Enduro 26 or Stumpy 29?

Hi Lee,

My name is Juscelino, I´m from Brazil. I hide a lot gnarly and steep sections with a lot of rockgardens, I love long rides (4-7h), mainly singletracks more technical betters. 🙂

Well, today I´m riding a stumpy fsr carbom pro 2011, I´ve had a lot of problems with my fork, it went 3 times to warranty and no resolution until now. This year I´ll go to EUA to a meeting, and I´m planning to buy a new bike, I´m thinkin in a Enduro Sworks 2012 or a SJ FSR Sworks 29er, what do you recomend? My riddings are all just for pleasure, I´m not in races.

best regards,
Juscelino


Hey Juscelino,

I’ve been considering the same question.

Ordinarily the distinction between the Enduro and Stumpjumper is pretty clear:

• Enduro is a mini DH bike that can be climbed pretty well.

• Stumpjumper FSR is more of an all-around trail bike that rips both up and down.

A strong, skilled rider can rip on either bike. Your choice comes down to your terrain and style: How gnarly are the trails relative to your skill? How important is efficiency over the long ride? Do you attack or survive climbs? Do you attack or survive descents?

For me, the Stumpy 26 is enough bike for almost any trail ride.
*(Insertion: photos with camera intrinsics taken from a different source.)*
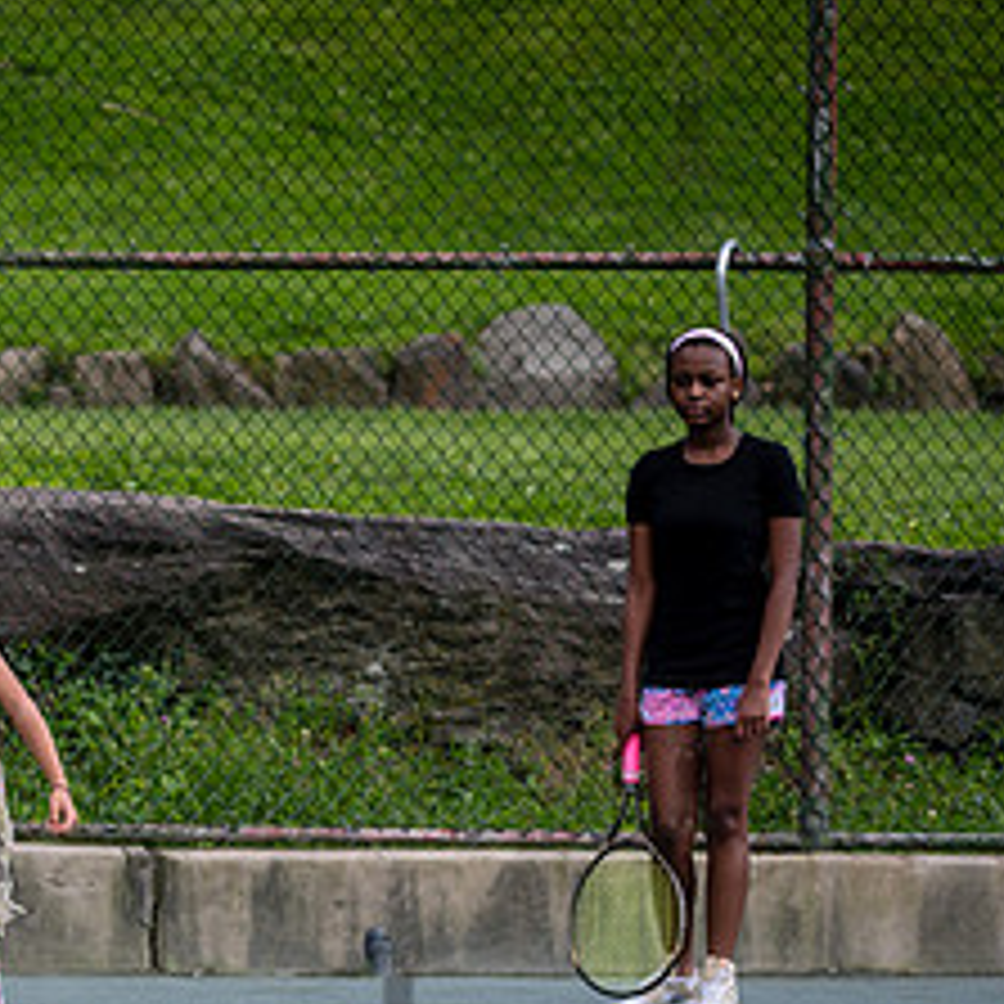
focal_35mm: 303
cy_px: 759
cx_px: -185
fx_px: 9943
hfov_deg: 5.8
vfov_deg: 5.8
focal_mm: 135
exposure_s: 1/1000
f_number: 4.5
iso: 250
I treat my Enduro like a mini DH bike; it only comes out for the gnarliest adventures — usually when the other riders are rocking DH bikes. But I’m an older, somewhat skilled and rather careful rider.


I suppose I could ride this trail on the Stumpy 26, but I was glad to have the Enduro-with-Fox-36’s slackness and stiffness. When the snow melts, I’ll try the Red Trails on the Stumpy 29.

When you slap 29-inch wheels onto the Stumpy, that changes things. The Stumpy 29 has less travel than the Stumpy 26, but the wheels do a lot of work to smoothen and stabilize the ride. Relative to a Stumpy 26, a Stumpy 29 is going to feel like it has longer travel.


Testing a Stumpy 29 Comp at Brain shocks are incredible.

My Stumpy 29 is going to be all business: carbon frame, carbon wheels, XTR crankset, XTR Shadow Plus rear derailleur, XTR Trail brakes, Fox RP23 shock and a Fox 34 fork (huge thanks to the folks at Specialized, Shimano and Fox!). The resulting bike should be really fun on normal trails — and it should rip the gnar too. I can’t wait to find out.

Braaap!

Lee

BTW: At a Specialized dealer in Steamboat Springs, CO, they call the Stumpy 29 “The Enduro Killer.”